The bill increases billing transparency and government oversight for off‑campus outpatient departments—benefiting Medicare beneficiaries and payers—but creates compliance costs, payment risk for providers (potentially reducing access), and privacy concerns that must be managed.
Medicare beneficiaries will face clearer billing and fewer provider-identity errors because off‑campus outpatient departments must use a distinct unique health identifier when billing.
Hospitals and health systems will have clearer rules for provider-based status, improving billing consistency and helping reduce improper Medicare payments over time.
Taxpayers and providers will benefit from an independent HHS OIG review (due Jan 1, 2030) that will analyze current payment determinations for off‑campus departments and issue recommendations to improve oversight.
Hospitals with off‑campus outpatient departments (especially small or rural ones) risk losing Medicare payments if they fail to obtain separate identifiers or timely attestations, which could reduce local access to outpatient services.
Providers will incur increased administrative burden and compliance costs to implement separate identifiers, attestations, and potential audits, which could be passed on to patients or insurers and raise health care prices.
Medicare beneficiaries face heightened privacy and data‑security risks from the creation and use of separate unique health identifiers and expanded review/audit processes unless strong protections are enforced.
Based on analysis of 2 sections of legislative text.
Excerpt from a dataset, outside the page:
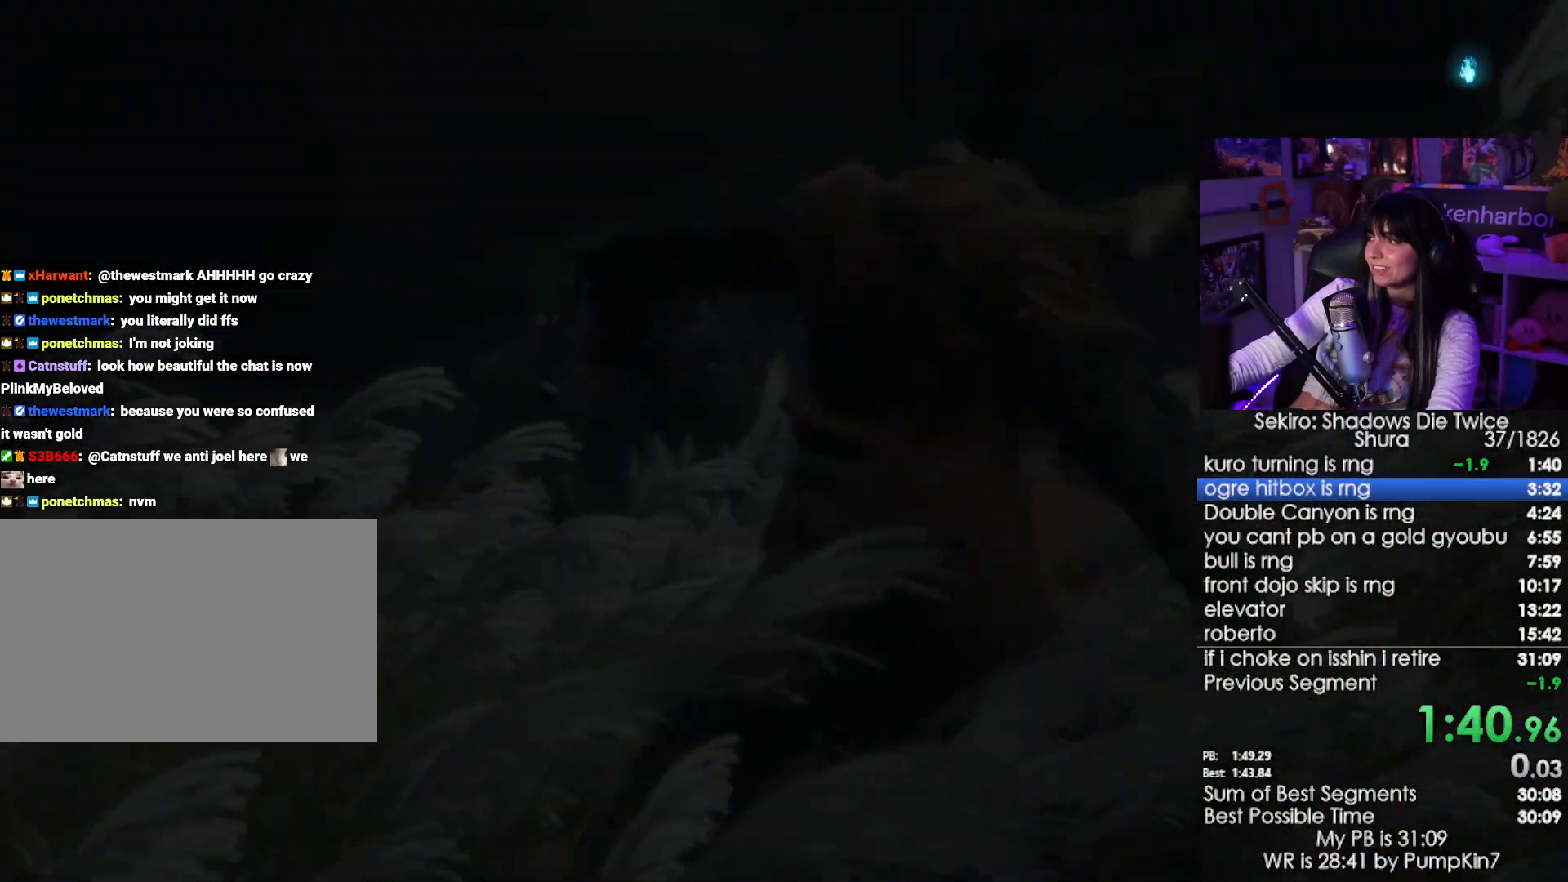
{"keys": ["tab"], "mouse": [], "events": [[17, "tab", "down"], [100, "tab", "up"], [150, "tab", "down"], [250, "tab", "up"], [283, "tab", "down"], [383, "tab", "up"], [433, "tab", "down"]]}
Introduced July 29, 2025 by Margaret Wood Hassan · Last progress July 29, 2025
Conditions Medicare payment for outpatient services provided at off‑campus hospital departments on the provider having a separate standard unique health identifier and on the provider submitting a provider‑based status attestation showing compliance with regulations. Requires the Department of Health and Human Services to issue notice‑and‑comment regulations within one year to set up attestation submission and review procedures and directs the HHS Office of Inspector General to report to Congress with analysis and recommendations by January 1, 2030. Payments for items and services furnished on or after January 1, 2026, to an off‑campus outpatient department are barred unless the department meets the unique‑identifier and attestation requirements and the provider completes periodic subsequent attestations under timelines the Secretary will set.